Others also have accused the movie of inciting violence. In 1996, writer John Grisham reportedly vetoed Harrelson for a role in the movie version of his novel “A Time to Kill” because a friend of Grisham’s had been murdered, allegedly by two teens who had just seen the film.

Since the 1920s, the Supreme Court has taken the view that the 1st Amendment shields speech in general, except when it creates a “clear and present danger” to cause violence, as Justice Oliver Wendell Holmes put it. In 1969, the court clarified this standard slightly and said that speech is protected unless it would “incite imminent lawless activity.” This remains the 1st Amendment rule today.

Two years ago, in something of a departure, a federal appeals court allowed a lawsuit to go to trial against the publisher of “Hit Man,” a book that instructs would-be contract murderers. The judges said that the book was not protected by the 1st Amendment because it intended to “incite lawless activity”--namely, murder.

Last year, the Supreme Court refused to hear the publisher’s appeal in that case, Rice vs. Palladin Press. The case is scheduled to go to trial in May.

Advertisement

Douglas Mirell, a Los Angeles 1st Amendment lawyer and a board member of the American Civil Liberties Union of Southern California, said he was troubled by the court’s action in the “Natural Born Killer” case.

“I think that Hollywood ought to be very concerned. There is no way of knowing what a jury would do if this case goes to trial,” he said.

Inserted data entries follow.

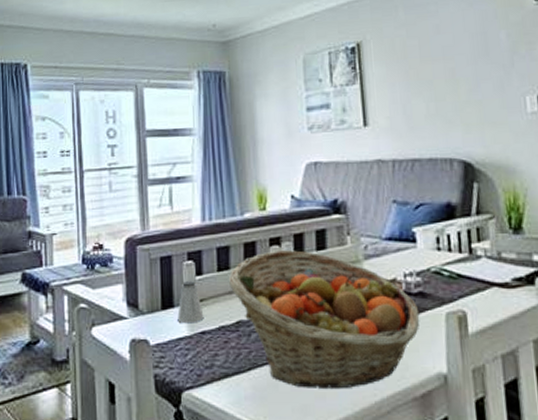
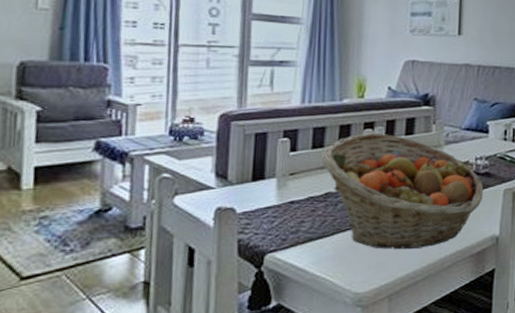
saltshaker: present [177,280,204,324] -> none [267,155,294,194]

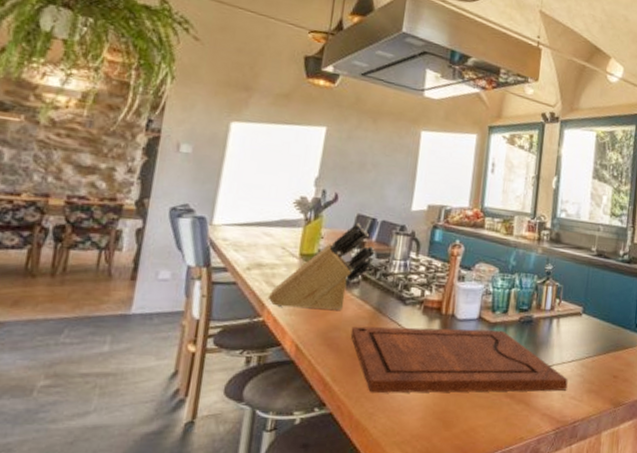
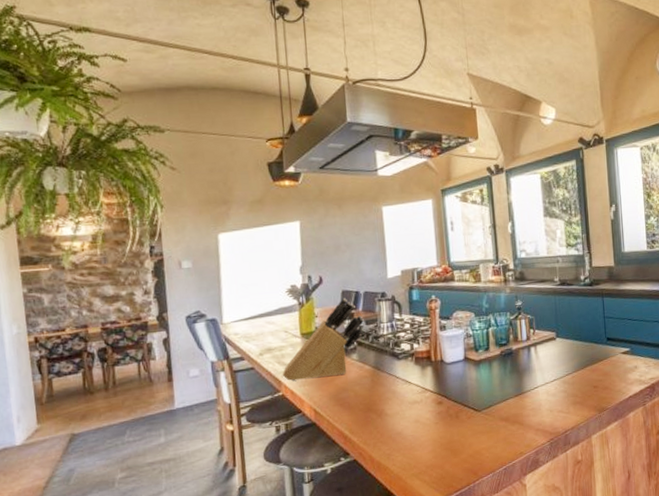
cutting board: present [350,326,568,394] -> none [357,365,554,438]

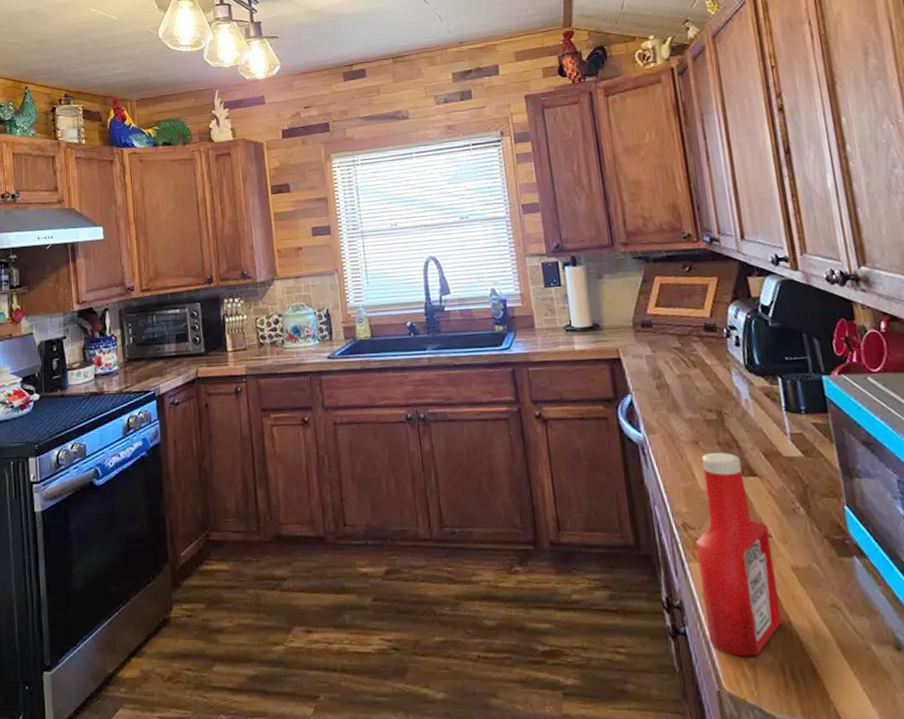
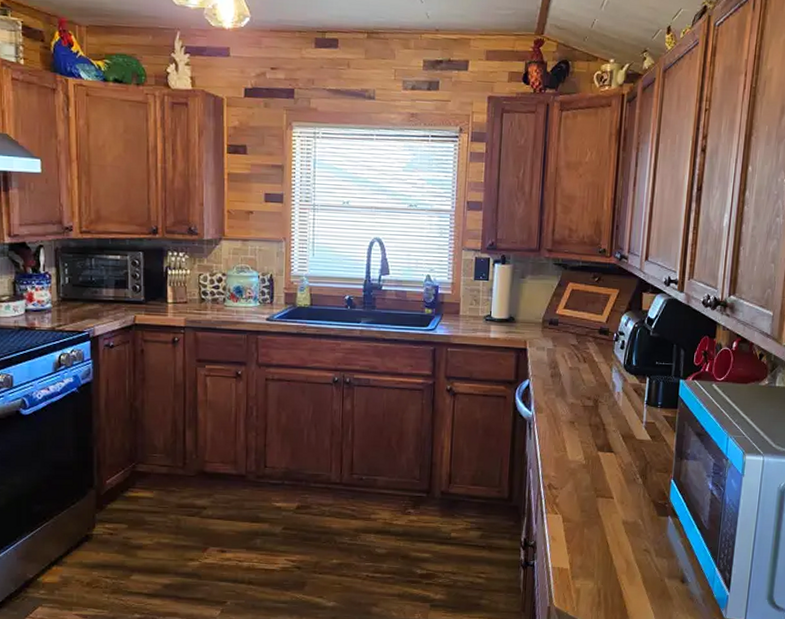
ketchup bottle: present [695,452,783,657] -> none [550,432,613,584]

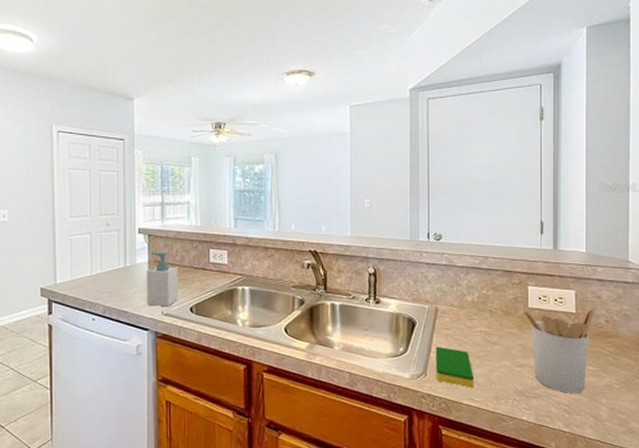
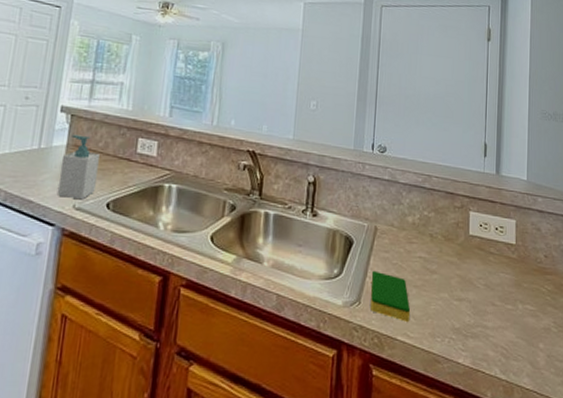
utensil holder: present [521,308,595,393] -> none [462,236,534,335]

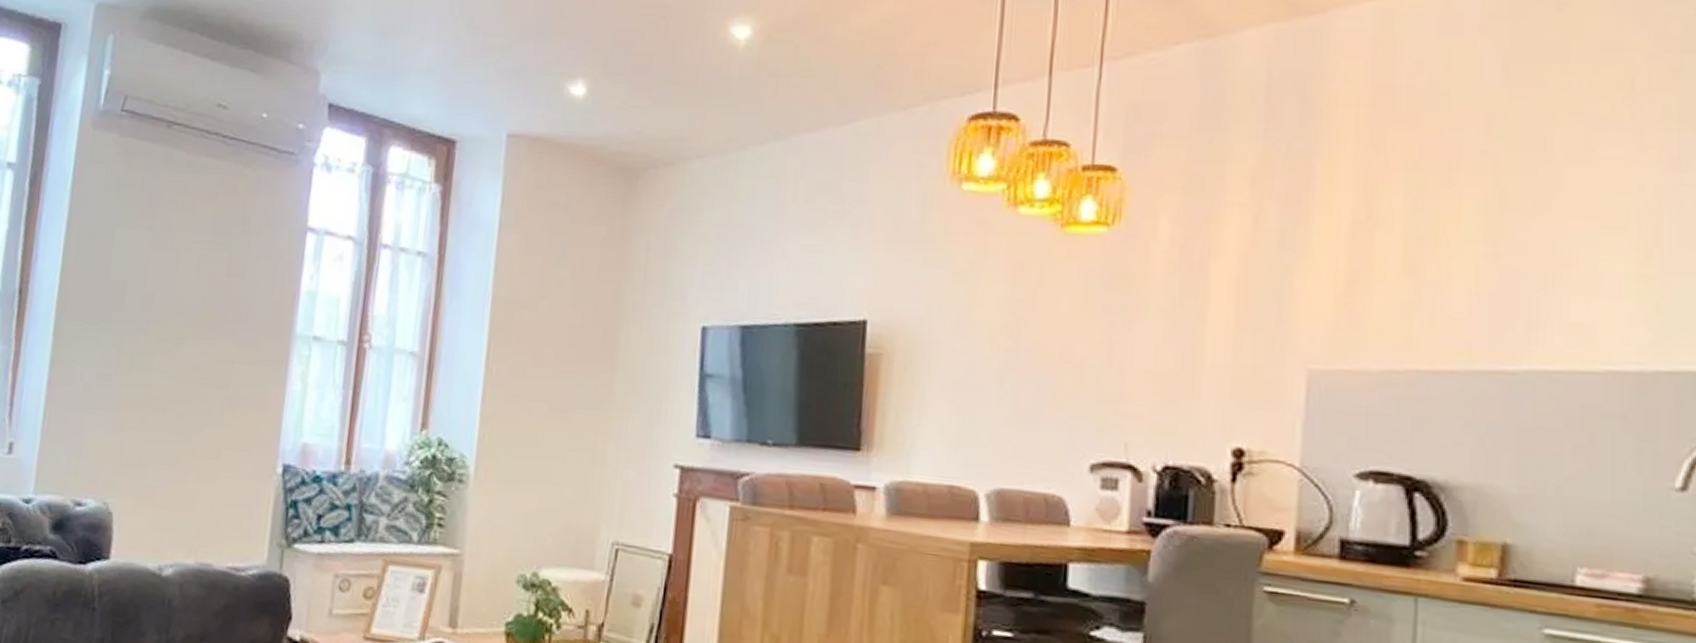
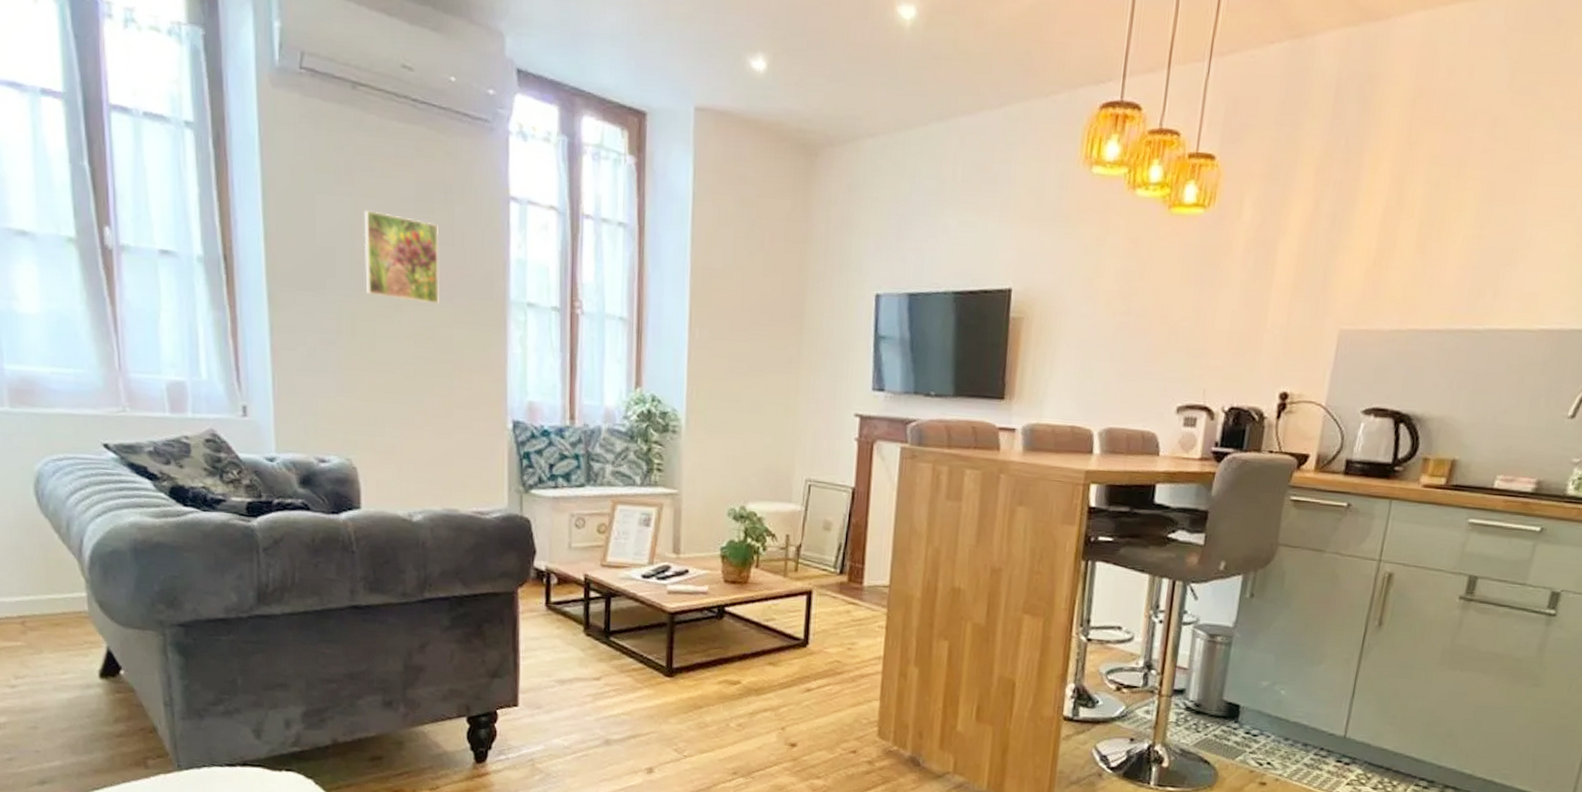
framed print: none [151,243,232,338] -> present [364,210,439,305]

Alan Isaacman, a Beverly Hills 1st Amendment lawyer who represents Hustler publisher Larry Flynt, said it is a “very dangerous road to go down” if society attempts to limit creative expression or permits lawsuits to proceed against works of art because of claims that someone imitating it committed a crime.

“There is no scientific evidence to indicate that a normal person would perform criminal acts as a result of seeing a movie,” Isaacman said. “If we attempt to remove anything from the movie world or from television or the print medium that may be interpreted by some individual with a mental problem in a way to cause him to do some criminal act, then the whole society will suffer.”

In its appeal, lawyers for Time Warner and Stone said that filmmakers should not have to bear the legal expense of fighting a claim based on a far-fetched allegation about the filmmaker’s intent. The Louisiana court’s failure to dismiss the lawsuit “undermines 1st Amendment liberties throughout the nation and invites litigation against artists everywhere whenever criminal or demented conduct mimics artistic expression,” they told the high court.

But lawyers for the Louisiana plaintiff said they should be given a chance to build their case. Without comment, the justices denied the appeal in the case (Time Warner Entertainment vs. Byers, 98-1091).

Advertisement

“We will continue to defend vigorously the constitutional rights of artists and directors to express their creative ideas without fear of liability,” Weiss said. “We are fully confident that the courts will ultimately uphold those rights in this case.”